A: The vast majority of governing documents grant the board the authority to make and amend and promulgate rules regarding the common elements. Board made rules cannot conflict with the declaration of condominium, nor rights which are inferable from the declaration. Further, board made rules must be “reasonable.”

Whether a particular rule is reasonable depends on the facts of each case. Some deference is given to the board’s business judgment and the board does not need to choose the least restrictive alternative when there are choices of approach. The development regulations for many condominiums only required 1.5 parking spaces per unit at the time the condominium was built. Obviously, in such case, every owner could not have 3 vehicles.

Q: Our development has 10 fountains in 7 ponds. The board reduced the operating time of the fountains from 12 to 6 hours a day. Owners of homes with a fountain view feel like the enjoyment and value of their homes has diminished. Is this a material change under Florida law that would require membership vote? (R.D., via e-mail)
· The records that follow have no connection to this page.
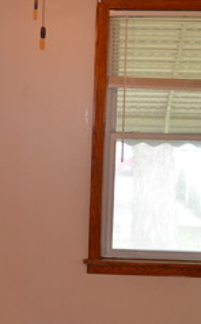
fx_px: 651
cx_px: -20
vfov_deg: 27.9
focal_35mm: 74
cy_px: 173
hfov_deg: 17.0
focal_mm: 18
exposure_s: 1/60
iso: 640
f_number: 3.5
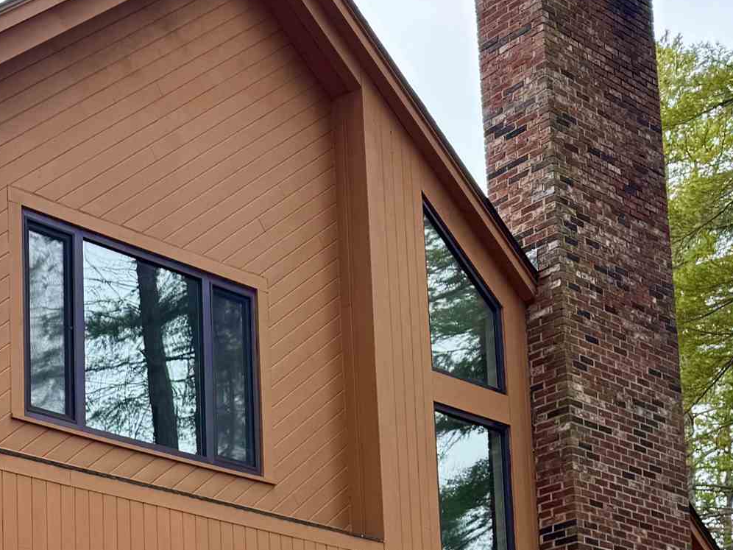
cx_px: -176
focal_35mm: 74
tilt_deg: +5.8
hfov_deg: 23.7
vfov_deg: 17.8
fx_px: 1567
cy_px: 826
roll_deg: +0.1
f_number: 1.78
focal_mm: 6.76
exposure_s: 1/448
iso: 80
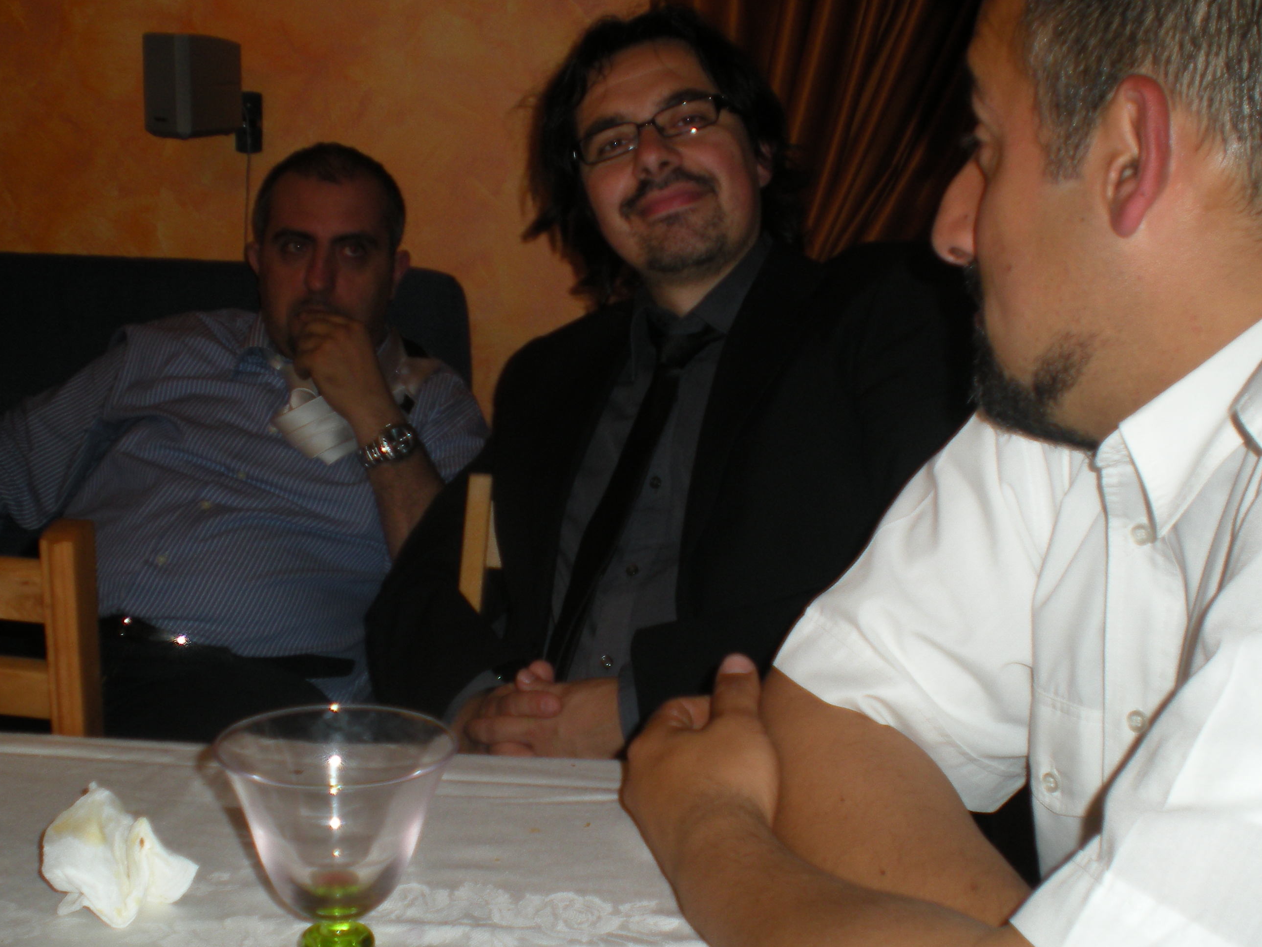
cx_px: 610
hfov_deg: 39.7
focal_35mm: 48
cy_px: 436
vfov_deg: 30.3
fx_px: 1750
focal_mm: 6.3
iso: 64
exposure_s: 1/60
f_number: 3.1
A: The seminal case in Florida defines “material alterations” in the condominium context as those changes which “palpably or perceptively vary or change the form, shape, elements or specifications of a building from its original design or plan, or existing condition, in such a manner as to appreciably affect or influence its function, use, or appearance.”

The condominium law states that there shall be no material alterations or substantial additions to the common elements except as provided in the declaration of condominium. If the declaration is silent, seventy five percent of all unit owners must approve the change. Although not set forth in your question, it appears that your community may not be governed by the condominium statute, but rather Chapter 720 of the Florida Statutes, the Florida Homeowners’ Association Act. This statute does not have a “material alteration clause” and the case law under the statute suggests that the governing documents control the question.
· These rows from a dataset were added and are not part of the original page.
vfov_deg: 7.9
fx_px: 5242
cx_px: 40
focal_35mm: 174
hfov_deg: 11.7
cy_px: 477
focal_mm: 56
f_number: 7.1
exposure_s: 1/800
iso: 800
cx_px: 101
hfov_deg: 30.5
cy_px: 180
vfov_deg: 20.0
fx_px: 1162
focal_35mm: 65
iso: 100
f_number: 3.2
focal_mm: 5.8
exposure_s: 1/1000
Based on the situation you describe, the fountains will continue to operate in accordance with their general function, use, and appearance. Rather, the board is making a decision as to how these common elements or common areas will be operated. Most governing documents, as well as applicable case law, generally give the board relatively wide latitude regarding operation of common property.

Q: Our community has a building with 6 connected villas under a common roof. Homeowners are required to carry their own insurance and most have different insurers. If one company says that the building has hurricane roof damage, but the others disagree, would that insurer have to cover the entire roof for the 6 villas? (B.B., via e-mail)

A: That question could only be answered by having an attorney who is competent in insurance coverage issues review the applicable insurance policy. Without prejudging what might come from such a review, the short answer is “I doubt it.”
This is a common issue for this type of community. Over the years, I have seen situations where one villa owner may have inadequate insurance, or no insurance at all, and decides to “walk away” after a major loss, such as a hurricane. There are a number of approaches that could be considered to protect all of the owners, including requiring proof of insurance, requiring rebuilding/repair within a certain time frame, and setting forth effective enforcement remedies. This will usually require an amendment to the declaration of covenants.